DESCRIPTION OF THE TASK: How many lines in the records below contain the string "label", with case counting? Reply with the number alone.

------ EXCERPTED DATA ------

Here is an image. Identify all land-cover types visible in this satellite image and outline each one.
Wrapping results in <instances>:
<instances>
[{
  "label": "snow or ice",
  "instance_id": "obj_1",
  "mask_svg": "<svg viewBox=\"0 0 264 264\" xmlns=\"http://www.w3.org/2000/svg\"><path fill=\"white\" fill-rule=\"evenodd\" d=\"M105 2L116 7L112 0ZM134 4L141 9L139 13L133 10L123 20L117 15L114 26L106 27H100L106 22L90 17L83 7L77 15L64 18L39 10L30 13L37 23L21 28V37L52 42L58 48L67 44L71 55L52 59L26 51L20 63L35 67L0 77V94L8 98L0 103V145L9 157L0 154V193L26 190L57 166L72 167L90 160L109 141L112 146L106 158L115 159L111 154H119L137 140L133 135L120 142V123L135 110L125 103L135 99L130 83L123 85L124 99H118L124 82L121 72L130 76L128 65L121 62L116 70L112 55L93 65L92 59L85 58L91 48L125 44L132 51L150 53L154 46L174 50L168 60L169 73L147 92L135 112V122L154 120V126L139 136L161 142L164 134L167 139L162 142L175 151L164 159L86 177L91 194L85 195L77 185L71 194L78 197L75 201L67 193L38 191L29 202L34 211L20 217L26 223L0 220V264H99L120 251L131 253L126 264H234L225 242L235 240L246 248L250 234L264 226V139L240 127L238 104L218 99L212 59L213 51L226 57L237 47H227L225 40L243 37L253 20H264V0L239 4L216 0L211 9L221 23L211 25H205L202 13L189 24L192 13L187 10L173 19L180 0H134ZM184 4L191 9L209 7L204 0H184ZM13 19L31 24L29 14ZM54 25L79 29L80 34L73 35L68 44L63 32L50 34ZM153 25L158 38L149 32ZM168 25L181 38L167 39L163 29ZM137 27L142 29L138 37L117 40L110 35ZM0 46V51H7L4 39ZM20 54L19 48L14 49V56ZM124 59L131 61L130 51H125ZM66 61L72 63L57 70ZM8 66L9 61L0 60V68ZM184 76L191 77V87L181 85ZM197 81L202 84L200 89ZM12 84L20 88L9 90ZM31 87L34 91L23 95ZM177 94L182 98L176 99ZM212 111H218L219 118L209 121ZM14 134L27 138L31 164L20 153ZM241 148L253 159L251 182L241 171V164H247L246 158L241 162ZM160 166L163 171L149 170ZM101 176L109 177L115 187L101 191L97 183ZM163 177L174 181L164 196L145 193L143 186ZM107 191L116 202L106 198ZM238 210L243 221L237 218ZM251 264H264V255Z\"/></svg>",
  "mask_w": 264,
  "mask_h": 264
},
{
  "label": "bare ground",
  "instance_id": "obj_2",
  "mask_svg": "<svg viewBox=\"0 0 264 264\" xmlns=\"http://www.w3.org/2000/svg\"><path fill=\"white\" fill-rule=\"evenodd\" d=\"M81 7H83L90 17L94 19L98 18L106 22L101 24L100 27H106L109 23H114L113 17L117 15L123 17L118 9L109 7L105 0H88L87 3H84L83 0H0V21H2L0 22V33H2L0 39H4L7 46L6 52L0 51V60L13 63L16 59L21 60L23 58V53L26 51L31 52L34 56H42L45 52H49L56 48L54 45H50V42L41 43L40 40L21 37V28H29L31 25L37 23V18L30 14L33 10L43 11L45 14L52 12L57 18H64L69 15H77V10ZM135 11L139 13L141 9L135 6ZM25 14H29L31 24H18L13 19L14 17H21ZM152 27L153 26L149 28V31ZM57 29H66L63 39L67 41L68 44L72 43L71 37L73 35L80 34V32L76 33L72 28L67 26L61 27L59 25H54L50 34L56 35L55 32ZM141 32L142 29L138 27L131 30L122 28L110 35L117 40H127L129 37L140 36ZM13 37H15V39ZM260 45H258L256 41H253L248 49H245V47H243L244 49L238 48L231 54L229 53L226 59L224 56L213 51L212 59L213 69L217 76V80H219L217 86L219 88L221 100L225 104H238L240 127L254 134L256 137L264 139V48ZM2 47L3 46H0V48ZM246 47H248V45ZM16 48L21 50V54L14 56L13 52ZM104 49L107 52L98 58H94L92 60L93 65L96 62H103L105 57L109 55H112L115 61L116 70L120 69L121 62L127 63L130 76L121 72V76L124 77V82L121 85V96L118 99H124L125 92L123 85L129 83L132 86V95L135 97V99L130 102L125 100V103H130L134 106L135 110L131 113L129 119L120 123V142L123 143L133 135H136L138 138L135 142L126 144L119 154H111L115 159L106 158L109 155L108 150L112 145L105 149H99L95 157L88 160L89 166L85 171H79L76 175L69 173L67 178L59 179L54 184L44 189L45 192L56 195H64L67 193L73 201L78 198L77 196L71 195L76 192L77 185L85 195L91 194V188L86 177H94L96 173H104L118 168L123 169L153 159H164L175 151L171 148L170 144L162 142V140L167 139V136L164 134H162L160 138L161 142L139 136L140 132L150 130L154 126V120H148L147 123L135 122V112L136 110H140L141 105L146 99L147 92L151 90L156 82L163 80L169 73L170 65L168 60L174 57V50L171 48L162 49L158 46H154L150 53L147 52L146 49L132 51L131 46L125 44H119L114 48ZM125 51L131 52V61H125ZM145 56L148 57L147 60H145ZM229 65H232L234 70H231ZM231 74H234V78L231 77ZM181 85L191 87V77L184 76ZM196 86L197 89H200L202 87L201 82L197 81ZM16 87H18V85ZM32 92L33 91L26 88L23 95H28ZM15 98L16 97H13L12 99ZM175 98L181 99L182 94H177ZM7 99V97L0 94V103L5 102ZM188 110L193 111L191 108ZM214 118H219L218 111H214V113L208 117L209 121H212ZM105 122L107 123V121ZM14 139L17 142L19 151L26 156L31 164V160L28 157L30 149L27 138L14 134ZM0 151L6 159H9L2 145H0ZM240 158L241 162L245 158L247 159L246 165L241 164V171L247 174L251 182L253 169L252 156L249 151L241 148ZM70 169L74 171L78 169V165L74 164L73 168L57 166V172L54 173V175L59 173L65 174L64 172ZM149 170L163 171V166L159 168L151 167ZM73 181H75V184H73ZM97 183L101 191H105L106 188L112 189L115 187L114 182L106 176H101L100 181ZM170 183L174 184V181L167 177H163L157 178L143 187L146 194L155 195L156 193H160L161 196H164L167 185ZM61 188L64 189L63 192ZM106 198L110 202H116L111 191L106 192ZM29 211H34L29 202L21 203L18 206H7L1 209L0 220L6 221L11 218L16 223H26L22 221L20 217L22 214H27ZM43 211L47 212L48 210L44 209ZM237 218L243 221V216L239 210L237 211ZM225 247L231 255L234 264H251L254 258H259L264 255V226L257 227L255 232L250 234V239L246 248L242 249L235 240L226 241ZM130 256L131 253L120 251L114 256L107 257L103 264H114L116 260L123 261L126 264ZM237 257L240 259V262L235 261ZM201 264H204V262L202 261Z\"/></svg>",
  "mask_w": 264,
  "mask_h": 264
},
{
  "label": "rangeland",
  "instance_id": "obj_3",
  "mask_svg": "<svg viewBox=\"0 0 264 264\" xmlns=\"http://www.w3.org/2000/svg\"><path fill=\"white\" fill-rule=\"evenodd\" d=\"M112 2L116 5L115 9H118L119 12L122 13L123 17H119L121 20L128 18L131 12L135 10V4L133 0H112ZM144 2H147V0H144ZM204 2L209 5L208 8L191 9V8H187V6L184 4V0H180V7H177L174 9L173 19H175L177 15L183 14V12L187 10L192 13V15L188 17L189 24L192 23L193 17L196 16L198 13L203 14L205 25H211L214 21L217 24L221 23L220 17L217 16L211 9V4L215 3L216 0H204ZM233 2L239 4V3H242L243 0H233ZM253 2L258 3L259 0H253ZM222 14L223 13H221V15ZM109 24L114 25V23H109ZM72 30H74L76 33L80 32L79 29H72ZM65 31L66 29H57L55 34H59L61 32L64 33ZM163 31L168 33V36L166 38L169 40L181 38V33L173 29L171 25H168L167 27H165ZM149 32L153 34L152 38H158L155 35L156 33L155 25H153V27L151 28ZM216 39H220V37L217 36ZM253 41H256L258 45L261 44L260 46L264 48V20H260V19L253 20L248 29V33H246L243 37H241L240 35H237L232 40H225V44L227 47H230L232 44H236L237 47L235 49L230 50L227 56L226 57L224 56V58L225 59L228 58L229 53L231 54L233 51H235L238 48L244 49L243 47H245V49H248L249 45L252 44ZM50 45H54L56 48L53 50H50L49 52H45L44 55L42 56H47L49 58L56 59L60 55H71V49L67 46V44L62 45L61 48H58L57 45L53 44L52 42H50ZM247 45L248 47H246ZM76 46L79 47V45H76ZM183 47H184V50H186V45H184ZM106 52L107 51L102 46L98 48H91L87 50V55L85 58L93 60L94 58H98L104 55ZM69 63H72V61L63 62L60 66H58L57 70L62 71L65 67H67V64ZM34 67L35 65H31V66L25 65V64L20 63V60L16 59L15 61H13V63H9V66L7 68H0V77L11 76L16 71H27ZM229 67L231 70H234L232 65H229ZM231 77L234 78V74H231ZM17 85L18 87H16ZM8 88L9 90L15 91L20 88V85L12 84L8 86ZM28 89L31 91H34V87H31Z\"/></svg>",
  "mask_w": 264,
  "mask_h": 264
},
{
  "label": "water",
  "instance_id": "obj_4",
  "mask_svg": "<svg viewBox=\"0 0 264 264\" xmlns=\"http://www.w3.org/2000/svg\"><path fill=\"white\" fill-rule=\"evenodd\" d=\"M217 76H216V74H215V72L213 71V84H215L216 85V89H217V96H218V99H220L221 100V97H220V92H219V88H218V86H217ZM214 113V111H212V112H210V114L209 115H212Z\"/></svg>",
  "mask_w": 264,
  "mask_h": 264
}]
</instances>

------

RESULT OF THIS EXERCISE: 4